CAWG Publishes Juice Report
The California Association of Wine-grape Growers (CAWG) has published its annual report on trade in grape juice, concentrate and competing fruit juices. A significant industry in the United States, grape juice concentrate has strong growth potential. It is especially popular in the health-food sector, a rapidly growing segment of the food industry. Grape juice concentrate is used in drinks, frozen juice, canned juice, fruit drinks and preserves. It is also used as a sweetener in canned fruit, yogurt, cookies, cereals, candies and baby foods.
Currently, CAWG members produce more than one-half of the grapes used for grape juice concentrate. However, competition is fierce for U.S. grape juice and concentrate, as foreign suppliers produce price-competitive grape juice and concentrate.
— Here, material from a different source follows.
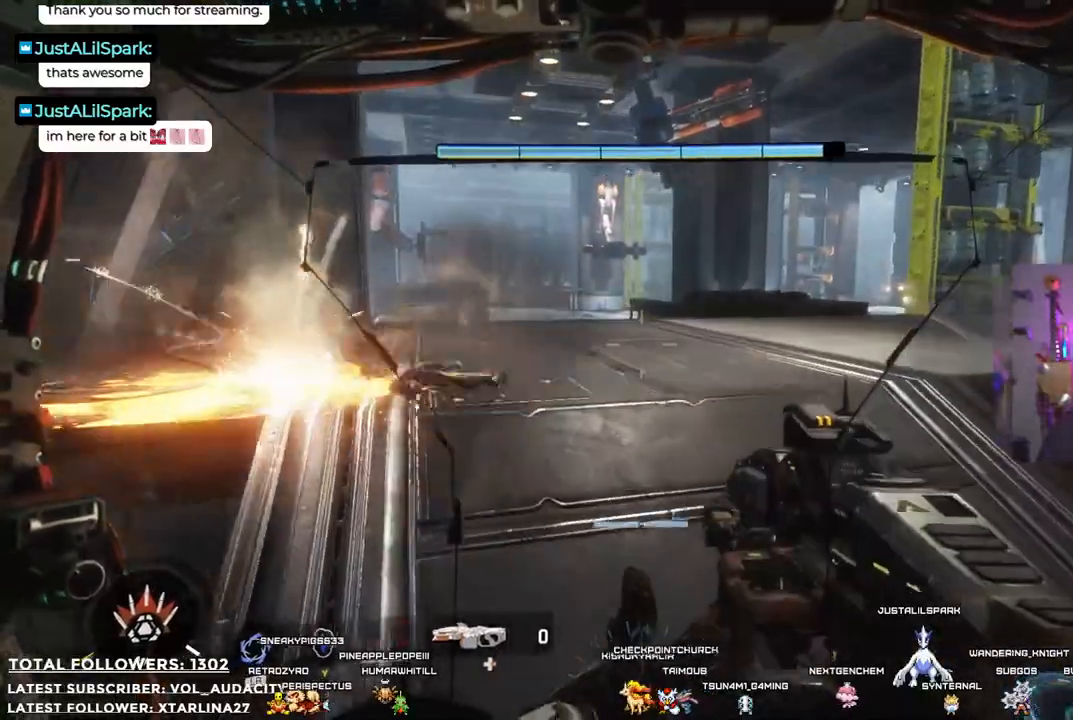
{"buttons": [], "left_stick": "up-left", "right_stick": "right", "events": [[451, "left_stick", "up-left"], [467, "right_stick", "right"]]}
The U.S. imported approximately $65 million worth of grape juice and concentrate in 2000, down 17% from $78 million in 1999. Argentina accounts for nearly 60% of grape juice imports to the U.S. by value, over $38 million. Other top suppliers in 2000 were Mexico, $7.4 million; Chile, $5.9 million; Brazil, $3.8 million; Italy, $3.4 million; and Spain, $3.3 million.
In 2000, the U.S. exported almost $70 million worth of grape juice and concentrate, up slightly from $69.5 million in 1999. Exports went to Canada, receiving nearly half of the total exports; Japan, 36%; South Korea, 5%; Hong Kong, 3%; and Taiwan, 2%.